[[ EXTRACT TO READ open ]]

Adrian Killins

No. 46
- Position: Running back

Personal information
- Born: January 2, 1998 (age 28) Daytona Beach, Florida, U.S.
- Listed height: 5 ft 8 in (1.73 m)
- Listed weight: 177 lb (80 kg)

Career information
- High school: Mainland (Daytona Beach)
- College: UCF (2016–2019)
- NFL draft: 2020: undrafted

Career history
- Philadelphia Eagles (2020); Denver Broncos (2021); Houston Roughnecks (2023)*; Arlington Renegades (2023);
- * Offseason or practice squad member only

Awards and highlights
- Colley Matrix national champion (2017); First-team All-AAC (2017); 2× Second-team All-AAC (2018, 2019);

Career NFL statistics
- Rushing attempts: 1
- Rushing yards: –12
- Receptions: 1
- Receiving yards: 2
- Total touchdowns: 0
- Stats at Pro Football Reference

= Adrian Killins =

American football player (born 1998)

Adrian Killins Jr. (born January 2, 1998) is an American former professional football player who was a running back in the National Football League (NFL). He played college football for the UCF Knights. He played for the NFL's Philadelphia Eagles and Arlington Renegades of the XFL.

[[ EXTRACT TO READ closed ]]
[[ DATA SUPPLIED open ]]

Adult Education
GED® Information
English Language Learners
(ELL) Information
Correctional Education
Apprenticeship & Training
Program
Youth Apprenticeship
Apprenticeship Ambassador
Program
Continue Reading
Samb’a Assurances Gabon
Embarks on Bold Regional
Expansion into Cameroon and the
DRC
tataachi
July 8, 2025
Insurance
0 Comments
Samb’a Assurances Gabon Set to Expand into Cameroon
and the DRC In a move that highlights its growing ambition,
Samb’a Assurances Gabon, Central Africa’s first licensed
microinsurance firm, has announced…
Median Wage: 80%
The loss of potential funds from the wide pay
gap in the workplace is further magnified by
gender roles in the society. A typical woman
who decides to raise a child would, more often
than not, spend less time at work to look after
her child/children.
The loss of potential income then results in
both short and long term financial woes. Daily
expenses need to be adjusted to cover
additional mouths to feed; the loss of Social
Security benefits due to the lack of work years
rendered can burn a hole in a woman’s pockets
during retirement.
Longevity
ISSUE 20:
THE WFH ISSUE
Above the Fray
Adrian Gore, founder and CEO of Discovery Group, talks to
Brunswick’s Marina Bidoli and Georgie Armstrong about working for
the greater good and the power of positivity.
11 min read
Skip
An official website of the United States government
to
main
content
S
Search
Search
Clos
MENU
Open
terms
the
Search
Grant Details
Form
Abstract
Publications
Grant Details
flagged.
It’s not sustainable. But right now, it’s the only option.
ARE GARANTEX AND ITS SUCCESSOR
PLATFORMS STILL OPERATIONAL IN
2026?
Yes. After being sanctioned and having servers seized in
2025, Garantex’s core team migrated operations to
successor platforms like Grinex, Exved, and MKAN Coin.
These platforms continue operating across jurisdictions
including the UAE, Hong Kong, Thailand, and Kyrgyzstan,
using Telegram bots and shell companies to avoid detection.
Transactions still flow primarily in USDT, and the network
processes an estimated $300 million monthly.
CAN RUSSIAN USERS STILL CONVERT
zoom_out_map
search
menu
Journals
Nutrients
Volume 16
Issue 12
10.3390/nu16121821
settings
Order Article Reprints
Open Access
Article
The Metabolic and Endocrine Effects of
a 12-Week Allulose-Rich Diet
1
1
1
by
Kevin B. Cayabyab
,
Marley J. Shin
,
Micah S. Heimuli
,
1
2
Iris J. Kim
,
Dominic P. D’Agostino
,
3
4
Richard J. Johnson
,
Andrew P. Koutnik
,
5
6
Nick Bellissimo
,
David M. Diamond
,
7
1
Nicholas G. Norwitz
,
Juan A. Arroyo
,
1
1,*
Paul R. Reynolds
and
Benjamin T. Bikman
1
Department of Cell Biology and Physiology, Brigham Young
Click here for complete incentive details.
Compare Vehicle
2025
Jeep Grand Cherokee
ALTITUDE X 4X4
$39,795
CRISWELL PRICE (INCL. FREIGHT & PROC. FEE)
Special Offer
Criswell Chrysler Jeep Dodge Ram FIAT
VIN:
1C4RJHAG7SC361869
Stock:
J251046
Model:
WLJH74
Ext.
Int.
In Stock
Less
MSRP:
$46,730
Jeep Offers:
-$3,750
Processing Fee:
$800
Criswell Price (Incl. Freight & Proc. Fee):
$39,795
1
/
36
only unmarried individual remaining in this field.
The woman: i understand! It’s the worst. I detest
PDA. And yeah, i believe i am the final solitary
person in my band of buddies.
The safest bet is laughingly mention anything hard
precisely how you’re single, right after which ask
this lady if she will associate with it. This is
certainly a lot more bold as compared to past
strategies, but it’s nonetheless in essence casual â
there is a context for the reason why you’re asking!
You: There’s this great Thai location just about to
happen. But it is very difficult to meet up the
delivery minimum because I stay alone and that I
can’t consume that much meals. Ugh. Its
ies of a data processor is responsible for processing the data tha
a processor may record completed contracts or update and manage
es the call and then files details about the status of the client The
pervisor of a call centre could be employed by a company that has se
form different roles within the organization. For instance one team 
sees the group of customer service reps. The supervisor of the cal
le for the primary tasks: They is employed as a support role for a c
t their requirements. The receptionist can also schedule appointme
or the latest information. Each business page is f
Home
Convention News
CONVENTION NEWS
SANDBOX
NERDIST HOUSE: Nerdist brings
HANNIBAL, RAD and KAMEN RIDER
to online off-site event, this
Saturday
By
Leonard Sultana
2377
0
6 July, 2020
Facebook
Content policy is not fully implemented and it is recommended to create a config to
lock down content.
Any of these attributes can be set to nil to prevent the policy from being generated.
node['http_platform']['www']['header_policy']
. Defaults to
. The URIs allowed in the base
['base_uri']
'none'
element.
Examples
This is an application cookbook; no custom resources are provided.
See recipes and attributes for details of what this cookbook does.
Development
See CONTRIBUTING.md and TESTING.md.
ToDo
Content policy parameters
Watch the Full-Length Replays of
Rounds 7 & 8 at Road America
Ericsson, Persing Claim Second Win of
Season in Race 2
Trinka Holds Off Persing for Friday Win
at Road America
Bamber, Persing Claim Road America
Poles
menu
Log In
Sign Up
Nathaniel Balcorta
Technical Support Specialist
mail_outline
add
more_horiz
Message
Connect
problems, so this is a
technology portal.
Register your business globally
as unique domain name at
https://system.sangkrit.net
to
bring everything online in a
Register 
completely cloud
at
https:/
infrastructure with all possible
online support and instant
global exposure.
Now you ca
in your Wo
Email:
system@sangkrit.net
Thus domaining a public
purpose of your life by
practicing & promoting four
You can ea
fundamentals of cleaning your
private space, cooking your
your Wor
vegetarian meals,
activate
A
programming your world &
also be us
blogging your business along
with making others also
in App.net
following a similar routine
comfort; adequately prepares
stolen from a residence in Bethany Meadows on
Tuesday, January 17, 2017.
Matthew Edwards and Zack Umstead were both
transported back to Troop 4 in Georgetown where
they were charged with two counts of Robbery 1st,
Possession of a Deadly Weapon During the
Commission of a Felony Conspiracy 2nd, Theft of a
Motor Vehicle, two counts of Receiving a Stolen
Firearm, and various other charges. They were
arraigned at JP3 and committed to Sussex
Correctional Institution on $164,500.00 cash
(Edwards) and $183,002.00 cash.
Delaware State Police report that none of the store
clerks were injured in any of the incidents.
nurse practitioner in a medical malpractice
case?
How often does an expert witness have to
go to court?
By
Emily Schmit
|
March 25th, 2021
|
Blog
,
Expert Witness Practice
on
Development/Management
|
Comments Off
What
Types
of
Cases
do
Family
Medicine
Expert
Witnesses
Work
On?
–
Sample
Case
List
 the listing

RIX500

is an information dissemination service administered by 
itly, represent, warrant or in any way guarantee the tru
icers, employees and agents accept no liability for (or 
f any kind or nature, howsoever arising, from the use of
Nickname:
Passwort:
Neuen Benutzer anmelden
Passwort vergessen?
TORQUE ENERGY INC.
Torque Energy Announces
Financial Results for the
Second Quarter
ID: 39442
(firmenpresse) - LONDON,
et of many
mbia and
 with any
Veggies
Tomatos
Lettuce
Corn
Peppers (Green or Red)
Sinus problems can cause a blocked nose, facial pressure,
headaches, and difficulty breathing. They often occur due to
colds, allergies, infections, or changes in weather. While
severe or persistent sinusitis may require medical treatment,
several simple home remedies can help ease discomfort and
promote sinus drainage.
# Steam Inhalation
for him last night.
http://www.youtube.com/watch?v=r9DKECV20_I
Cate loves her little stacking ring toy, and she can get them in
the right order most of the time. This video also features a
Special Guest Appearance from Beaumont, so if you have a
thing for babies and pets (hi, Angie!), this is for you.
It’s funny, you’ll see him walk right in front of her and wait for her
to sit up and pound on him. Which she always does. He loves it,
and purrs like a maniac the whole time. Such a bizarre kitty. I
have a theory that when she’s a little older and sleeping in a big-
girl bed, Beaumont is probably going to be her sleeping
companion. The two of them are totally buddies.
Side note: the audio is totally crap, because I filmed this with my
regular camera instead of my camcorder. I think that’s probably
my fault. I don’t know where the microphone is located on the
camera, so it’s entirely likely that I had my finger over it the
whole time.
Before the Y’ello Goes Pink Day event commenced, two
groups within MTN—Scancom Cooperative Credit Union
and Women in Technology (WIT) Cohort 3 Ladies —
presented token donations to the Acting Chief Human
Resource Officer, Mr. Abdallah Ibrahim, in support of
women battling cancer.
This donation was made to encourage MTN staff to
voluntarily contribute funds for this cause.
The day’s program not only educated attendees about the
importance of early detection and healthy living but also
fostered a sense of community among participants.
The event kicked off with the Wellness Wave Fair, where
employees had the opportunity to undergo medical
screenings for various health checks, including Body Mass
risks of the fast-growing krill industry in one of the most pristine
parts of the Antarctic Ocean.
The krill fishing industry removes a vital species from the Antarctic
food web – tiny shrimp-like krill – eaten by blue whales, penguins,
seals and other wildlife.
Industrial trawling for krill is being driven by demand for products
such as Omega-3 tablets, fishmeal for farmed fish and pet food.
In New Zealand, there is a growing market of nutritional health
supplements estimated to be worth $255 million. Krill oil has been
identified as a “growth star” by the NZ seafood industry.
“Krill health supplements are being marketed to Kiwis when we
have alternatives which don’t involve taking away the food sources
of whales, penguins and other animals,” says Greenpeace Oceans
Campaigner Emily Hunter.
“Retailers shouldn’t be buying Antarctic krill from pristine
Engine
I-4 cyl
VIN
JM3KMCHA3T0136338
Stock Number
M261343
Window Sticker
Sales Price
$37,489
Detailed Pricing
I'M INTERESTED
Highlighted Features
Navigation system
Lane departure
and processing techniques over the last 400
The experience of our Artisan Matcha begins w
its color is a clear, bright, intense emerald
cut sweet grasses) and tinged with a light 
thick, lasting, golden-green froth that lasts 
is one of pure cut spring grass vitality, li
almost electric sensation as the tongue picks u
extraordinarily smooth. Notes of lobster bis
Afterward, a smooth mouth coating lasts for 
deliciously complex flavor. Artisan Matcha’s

[[ DATA SUPPLIED closed ]]

- _TASK INSTRUCTIONS_
Please write out the part of the Adrian Killins profile that begins at "Awards and highlights" and stops after "player (born 1998)".

- _SOLUTION TO THIS EXERCISE_
Awards and highlights
- Colley Matrix national champion (2017); First-team All-AAC (2017); 2× Second-team All-AAC (2018, 2019);

Career NFL statistics
- Rushing attempts: 1
- Rushing yards: –12
- Receptions: 1
- Receiving yards: 2
- Total touchdowns: 0
- Stats at Pro Football Reference

= Adrian Killins =

American football player (born 1998)